Go here for Scot Powe's review of Donald Drakeman's Church, State, and Original Intent (Cambridge). The book is first-rate, in my view. (Full disclosure: I blurbed the book for the press.)
After a generally helpful review, Powe concludes, oddly, with a clunky pivot to the observation that "[t]hree years ago, the Supreme Court ignored its own recent decision and ruled by a 5-4 margin that Congress could ban the procedure known as partial birth abortion" (I don't think it did, but never mind) and a reminder that Geof Stone had suggested, controversially, that the Court's decision might have something to do with the fact that the five justices in the majority are Catholic. (I responded to Geof here.) Powe then concludes:
A number of conservative Catholic legal scholars have shown support for Drakeman’s conclusion. It is conceivable that a Supreme Court Justice might rely on Drakeman (with or without citation) for a Catholic interpretation of the Establishment Clause; and while decades ago Cardinal Francis Spellman had to lobby President Eisenhower to add a single Catholic to the Court (Ike picked William Brennan, who voted as a separationist and favored Roe v. Wade), six of the nine Justices are now Catholic. Church, State, and Original Intent is not priced for a wide readership, but if it gets the right five readers, it could have a major impact.

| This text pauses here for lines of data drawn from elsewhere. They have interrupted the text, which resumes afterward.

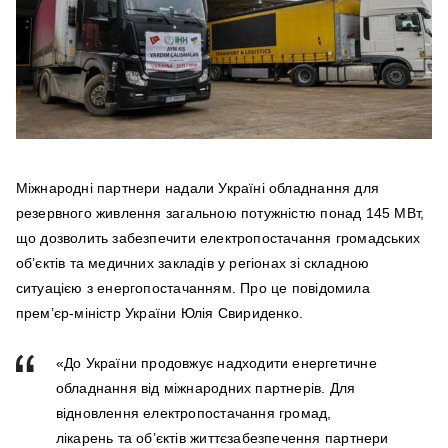
Міжнародні партнери надали Україні обладнання для
резервного живлення загальною потужністю понад 145 МВт,
що дозволить забезпечити електропостачання громадських
об’єктів та медичних закладів у регіонах зі складною
ситуацією з енергопостачанням. Про це повідомила
прем’єр-міністр України Юлія Свириденко.
«До України продовжує надходити енергетичне
обладнання від міжнародних партнерів. Для
відновлення електропостачання громад,
лікарень та об’єктів життєзабезпечення партнери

There are, it is true, a number of "conservative Catholic legal scholars" (and many others) who agree (as I do) with Prof. Drakeman that the Establishment Clause was misinterpreted, in the parochial-school cases of the 1970s and 1980s, as requiring strict "no aid" separationism. But, this agreement does not make Drakeman's interpretation a "Catholic" interpretation, and a Catholic justice who voted in accord with Drakeman's interpretation would not be adopting (or imposing) a "Catholic" interpretation. Nor would the fact that a Catholic justice (or legal scholar) embraced it make the interpretation "Catholic."
To be sure, there are "Catholic" ways of thinking about religious freedom and church-state relations. For a good start, go here.